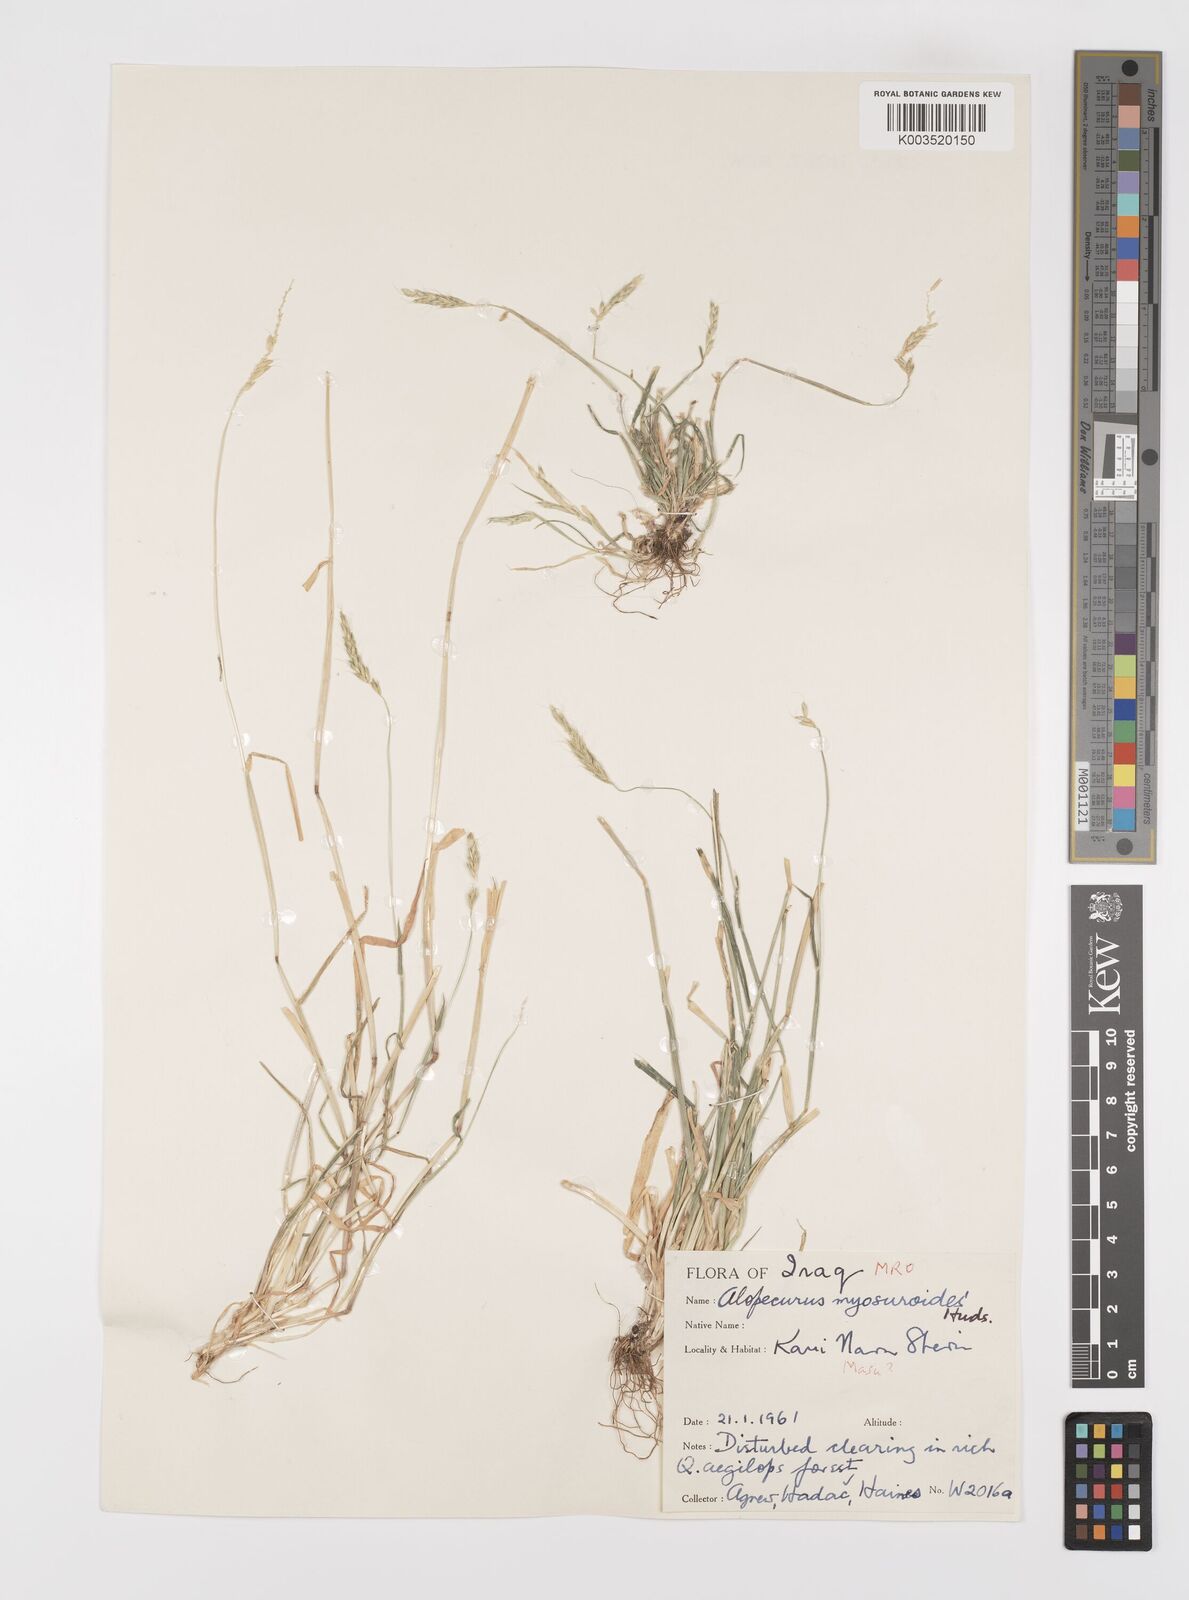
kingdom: Plantae
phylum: Tracheophyta
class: Liliopsida
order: Poales
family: Poaceae
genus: Alopecurus
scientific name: Alopecurus myosuroides
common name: Black-grass
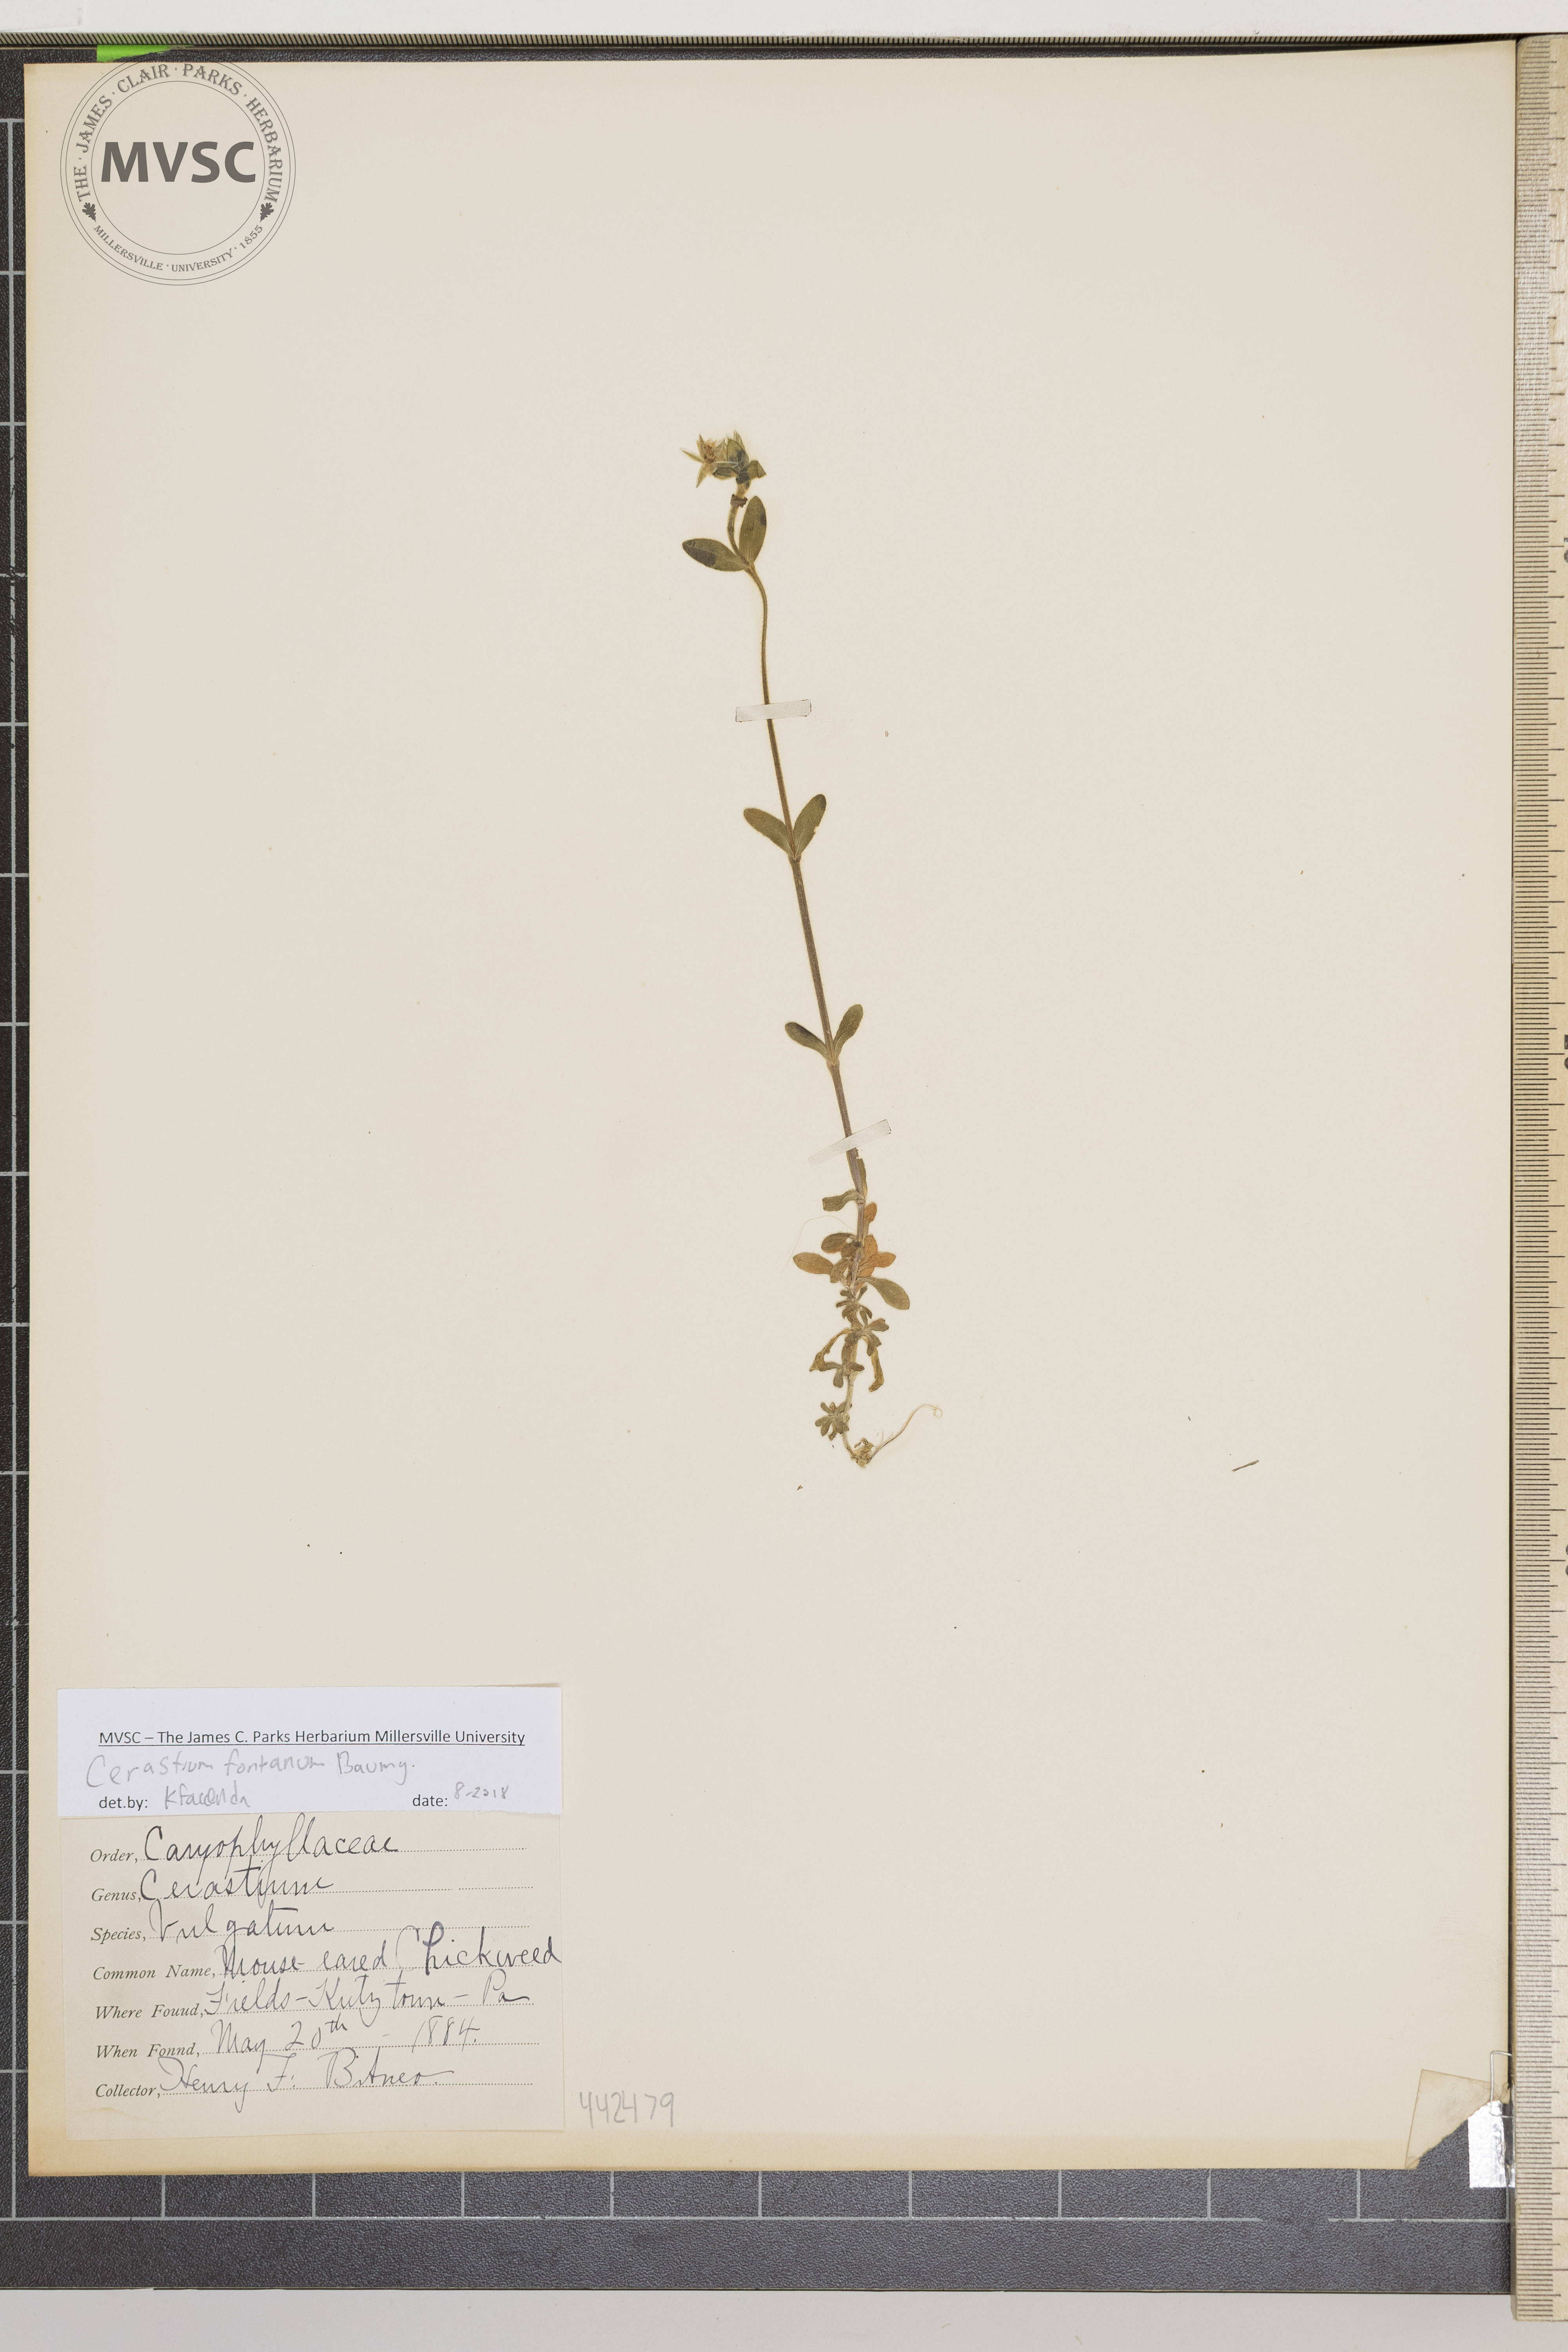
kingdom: Plantae
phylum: Tracheophyta
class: Magnoliopsida
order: Caryophyllales
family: Caryophyllaceae
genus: Cerastium
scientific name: Cerastium fontanum
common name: Mouse-ear chickweed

*-*-*

Rewrite all of the data with "scientific name" swapped for "species" wherever it appears, keeping every other line unchanged and leaving out the pictures.

● COMPLETE OUTPUT:
kingdom: Plantae
phylum: Tracheophyta
class: Liliopsida
order: Poales
family: Poaceae
genus: Alopecurus
species: Alopecurus myosuroides
common name: Black-grass
kingdom: Plantae
phylum: Tracheophyta
class: Magnoliopsida
order: Caryophyllales
family: Caryophyllaceae
genus: Cerastium
species: Cerastium fontanum
common name: Mouse-ear chickweed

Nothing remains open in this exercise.